_Teks latihan_
--------
Kemunculan para nabi-nabi palsu dizaman Rasulullah

Kisah Sahabat Habib bin Zaid yang terkenal dan disebut sebagai tauladan keteguhan hati dan loyalitas dimulai ketika beberapa golongan dari kaum Bani Hanifah yang berasal dari daerah Najd mengklaim bahwa ada seseorang yang bernama Musailamah bin habib Al Hanafi dari golongan mereka yang merupakan utusan Allah selain Nabi Muhammad SAW. Nabi Palsu Musailamah ini telah menyebarkan kesesatan diberbagai daerah di Arab. Suatu ketika Musailamah mengutus pengantar pesannya untuk mengantarkan secarik surat kepada Rasulullah.

Surat dari Musailamah tersebut berisi tentang dirinya yang mengaku bahwa Allah SWT juga mengutus dirinya sebagai utusan, dan dia berkata bahwa separuh bumi ini adalah milik kaumnya dan separuhnya lagi milik kaum Muhammad. Rasulullah menerima surat tersebut beserta sahabat-sahabatnya sembari bersabda “Demi dzat yang mengutusku, sungguh aku akan memenggal beberapa kepala kalian karena surat ini, bila seandainya Allah tidak melarang membunuh kepada para utusan” – jawab Rasulullah sambil memerintahkan juru tulisnya untuk membalas surat tersebut kepada Musailamah.

Isi surat balasan Rasulullah SAW: Demi dzat yang maha pengasih lagi maha penyayang… sesungguhnya bumi ini bukan milik siapapun, melainkan hanya milik Allah seorang. Dan keselamatan adalah tertuju bagi merek ayang mengikuti petunjukNya. Sesungguhnya Allah memberikan petunjuk kepada mereka yang dikehendaki” – Surat tersebut dimaksudkan untuk menasihati Musailamah agar tidak tersesat dari jalan Allah. Namun, Musailamah tetap bersikeras dan tidak mau bertaubat.

Keberangkatan Habib bin Zaid mengantarkan Surat Rasulullah

Karena surat pertama tidak mempan untuk menyadarkan Nabi Palsu Musailamah, Rasulullah pun kemudian mengutus Habib bin Zaid sebagai pengantar surat kedua kepada Musailamah. Tanpa pikir panjang berangkatlah Habib bin Zaid ke tanah Najd. Beliau mengantarkan surat tersebut langsung kehadapan Musailamah. Musailamah yang geram membaca tersebut langsung memerintahkan pengawalnya untuk merantai Habib bin Zaid dan menyiksanya dengan menyayat-nyayat tubuhnya.

Siksaan pengawal Musailamah tersebut terus berlangsung sepanjang malam hingga keeseokan harinya Habib bin Zaid dengan tubuh yang lemah dan penuh luka digiring pada majelis terbuka dihadapan para tokoh besar Najd. Tubuhnya yang lelah melalui perihnya siksaan semalaman jatuh bangun ketika belenggu besi dikakinya digerakkan. Sampai ditengah-tengah majelis tersebut. Musailamah dengan diiringi para algojo menanyakan beberapa pertanyaan kepadanya.
--------
Cuplikan dari sebuah dataset:
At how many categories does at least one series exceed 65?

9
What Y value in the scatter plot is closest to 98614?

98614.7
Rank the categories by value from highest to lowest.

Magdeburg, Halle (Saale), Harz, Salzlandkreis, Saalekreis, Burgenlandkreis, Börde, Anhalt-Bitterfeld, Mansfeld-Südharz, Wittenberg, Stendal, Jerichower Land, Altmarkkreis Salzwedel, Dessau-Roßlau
--------
_Perintah tugas_
Periksa apakah pernyataan (a), (b), dan (c) di bawah ini sesuai dengan teks tentang Habib bin Zaid. Jawab setiap pernyataan dengan ya atau tidak, lalu kutip kata-kata teks yang menentukan jawabannya.
(a) Musailamah berasal dari golongan Bani Hanifah yang berasal dari daerah Najd.
(b) Habib bin Zaid diutus mengantarkan surat pertama Rasulullah kepada Musailamah.
(c) Musailamah bertaubat setelah membaca surat balasan Rasulullah.

_Jawaban latihan_
(a) Ya: "beberapa golongan dari kaum Bani Hanifah yang berasal dari daerah Najd mengklaim bahwa ada seseorang yang bernama Musailamah bin habib Al Hanafi dari golongan mereka"
(b) Tidak: "Rasulullah pun kemudian mengutus Habib bin Zaid sebagai pengantar surat kedua kepada Musailamah"
(c) Tidak: "Namun, Musailamah tetap bersikeras dan tidak mau bertaubat."